The year 2017 changed my life.  It is the year I realised that I would abandon my wife and children to save myself.

I inherited some land in Mortomeh. I constructed three houses there, using zinc sheets. In June 2017, I moved into one of the houses with my family, including my nieces and nephews, and leased out the other two.

On August 14, it rained. The sky poured down. My wife and I were watching Handle Me With Care (a television series). We could barely hear the characters over the sound of the rain on the roof. The roof was beginning to leak.

Around 5 am, I was jolted awake by a big boom. I thought it was my neighbour’s wall crashing. I pushed aside the window curtain to see people shouting and running. Shelters and structures that had stood at a distance now appeared closer. It was as if the the whole place had zoomed in.

When I tried to open our door, water mixed with mud pushed in. We began shouting. Luckily, some people came to our help. I was the first one to get out. Outside, I saw a rock—a huge rock bigger than our house—looming over us. If it had rolled over once more, we would have been crushed to death.

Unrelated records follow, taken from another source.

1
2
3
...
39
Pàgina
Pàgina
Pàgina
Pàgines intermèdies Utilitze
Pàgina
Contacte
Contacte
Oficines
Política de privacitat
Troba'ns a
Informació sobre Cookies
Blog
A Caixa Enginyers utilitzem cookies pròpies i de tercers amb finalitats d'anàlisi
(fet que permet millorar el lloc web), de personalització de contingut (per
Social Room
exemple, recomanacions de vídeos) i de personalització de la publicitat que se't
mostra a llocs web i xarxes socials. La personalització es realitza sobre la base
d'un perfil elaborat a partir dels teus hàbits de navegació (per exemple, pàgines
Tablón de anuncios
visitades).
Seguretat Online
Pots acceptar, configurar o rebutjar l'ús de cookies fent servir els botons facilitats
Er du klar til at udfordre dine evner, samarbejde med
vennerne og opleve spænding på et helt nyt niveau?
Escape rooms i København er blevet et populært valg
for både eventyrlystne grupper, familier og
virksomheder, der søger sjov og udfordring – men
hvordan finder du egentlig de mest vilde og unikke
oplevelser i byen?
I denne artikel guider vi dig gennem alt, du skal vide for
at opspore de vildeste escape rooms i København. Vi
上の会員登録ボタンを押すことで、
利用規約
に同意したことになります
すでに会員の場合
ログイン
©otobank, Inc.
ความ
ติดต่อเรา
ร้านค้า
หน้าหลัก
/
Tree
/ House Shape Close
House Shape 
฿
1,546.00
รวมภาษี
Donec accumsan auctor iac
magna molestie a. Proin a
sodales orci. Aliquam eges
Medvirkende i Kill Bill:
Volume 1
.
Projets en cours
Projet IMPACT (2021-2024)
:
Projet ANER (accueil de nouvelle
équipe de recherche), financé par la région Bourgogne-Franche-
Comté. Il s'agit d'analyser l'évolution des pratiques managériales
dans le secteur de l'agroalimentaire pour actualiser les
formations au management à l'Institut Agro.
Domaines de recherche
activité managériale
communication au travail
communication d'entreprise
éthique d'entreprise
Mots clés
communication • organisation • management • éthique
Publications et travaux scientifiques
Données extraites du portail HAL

That is when I began to run. I was confused—it must have been the shock—and I ran, leaving behind my family, who was still inside our home. It was then that I realised that I love myself more than I love my wife and children.

I ran into mud and water. It was like quicksand, thick and difficult to get through. I felt electric current in the mud. I saw dead bodies and limbs. But I swam and crawled and somehow got to safety.

Rescue workers took me to the nearby Regent Community Centre. I could barely speak, but people say I was talking to myself. I stayed there for three days. I found out that my family, who I had abandoned, had survived.

That day, I lost all three of my zinc houses. My tenant and his five children died. Another tenant lost his wife and has gone mad. All the money in my osusu (a micro-financing scheme) business was lost. But I am thankful to God for sparing my life and my family.

I am not working now. As I did not finish school, I do not have any skills and I have not been able to find a job. My wife sells raw pepper, onions, rice, palm oil, and dried fish to feed our family.

I am asking the government to remember the survivors of the mudslide. I am pleading with the international world.  The cost of living in Freetown is unbearable for a common man like me.